AnbeSivam · on Sept 1, 2016

What are your thoughts on SBE vs Cap'n Proto. I don't know much about serialization libraries, but was thinking about looking into these both soon. Since you are using Aeron, I thought you would have looked into SBE( since developer being same for both) and not decided to go with it.

erichocean · on Sept 1, 2016

SBE is better if you don't have (much) in the way of message format evolution and you intend to read each message in full.

Cap'n Proto has a way better compatibility story, and there's no need to read the entire message just to read a particular part.

SBE is very good for its intended use case: high-frequency trading with tiny, but tons, of small messages.
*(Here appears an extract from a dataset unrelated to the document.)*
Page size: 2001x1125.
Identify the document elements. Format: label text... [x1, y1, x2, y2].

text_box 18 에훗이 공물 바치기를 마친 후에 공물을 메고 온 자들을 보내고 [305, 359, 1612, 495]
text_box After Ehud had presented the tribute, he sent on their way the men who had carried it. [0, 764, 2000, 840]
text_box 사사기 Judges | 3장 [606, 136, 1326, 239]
Cap'n Proto is better for use as a stable (but evolvable) message format between systems (e.g. RPCs), or for on-disk storage if you've got a database (like LMDB) that doesn't force you to copy read-only data.

lj3 · on Sept 1, 2016

Thank you! I'm very newbish on this stuff, but I'm trying to learn.
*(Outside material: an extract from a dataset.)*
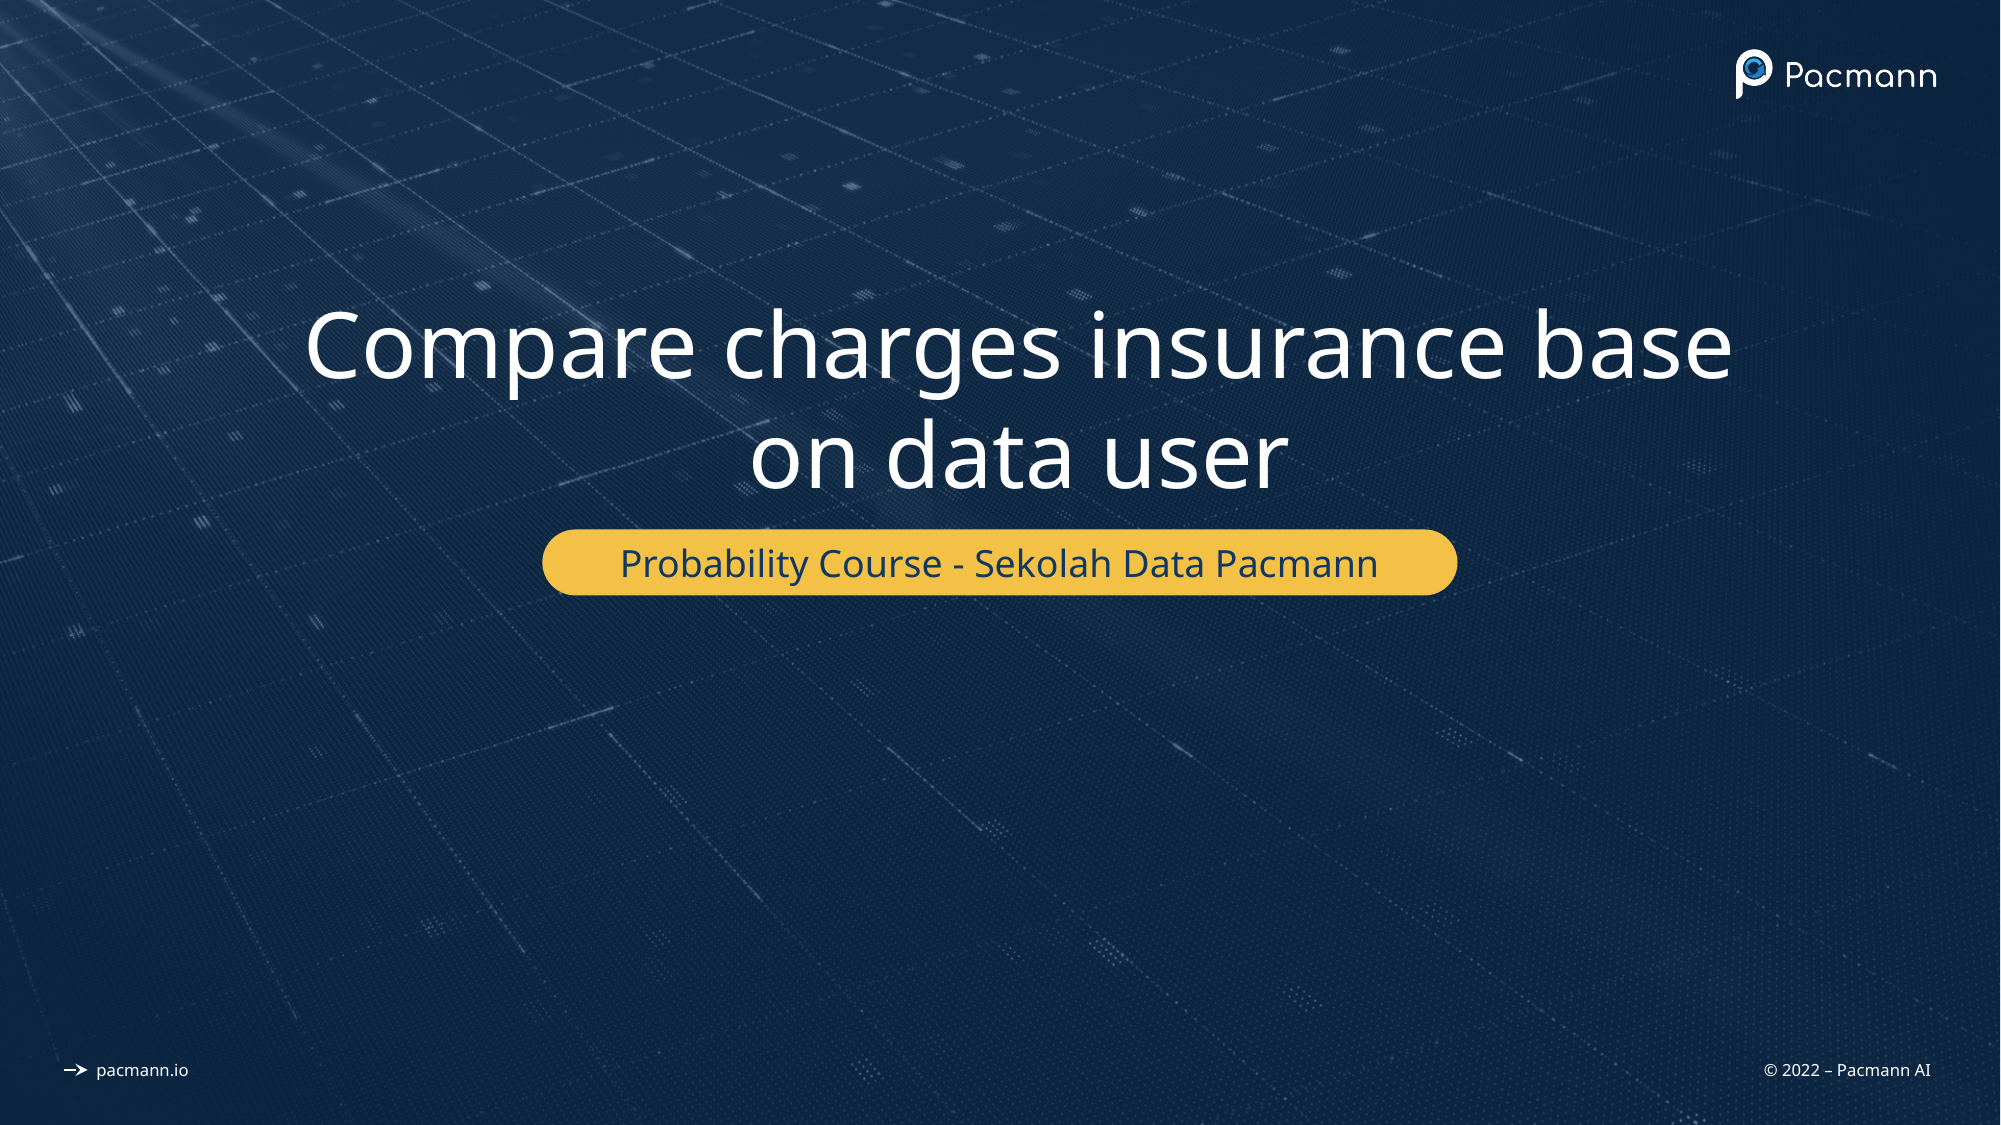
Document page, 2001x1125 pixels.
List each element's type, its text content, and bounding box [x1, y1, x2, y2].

filereaper · on Aug 30, 2016

Really liking CockroachDB so far.

Also reading through their site, I didn't know Google's Spanner required AtomicClocks! Holy deep pockets Batman!

MichaelGG · on Aug 30, 2016

I don't think such clocks are that expensive. A quick search shows several companies offering them ready to go. I'd guess that even relative to the engineering time involved, the cost of the clocks was irrelevant.

GPS NTP servers start at $1000, but I dunno how much that delivers. The actual GPS signal is probably accurate enough, but the rest of the hardware chain on a $1000 box might not be <1ms. Google might have also wanted a backup in case antennas are disturbed or GPS signal somehow interrupted?

But even then - just because Google chose 7ms doesn't mean everyone else has to. Drop a GPS NTP master at each site and live with that? I wouldn't imagine it'd get much worse than 10-20ms?

I don't really know a whole lot about this though.

technion · on Aug 30, 2016

Not quite atomic - but an interesting Raspberry Pi project is an NTP server with a GPS unit. It doesn't take deep pockets a all and it offers far more accurate time sync than any average person needs. NTP will rate it at a lower stratum than any network-only time server.

I had one in the NTP pool for a while.

jzelinskie · on Aug 30, 2016

I used to think this as well, until I started talking to more shops that own their own hardware. As it turns out, having atomic clocks isn't quite as extraordinary as you think. If there's enough competition in the public cloud, we might be seeing them there pretty soon.

jasonwatkinspdx · on Aug 31, 2016

Only a small number, used as insurance/backup for problems with GPS. It's not really a huge problem for someone buying many racks of their own equipment.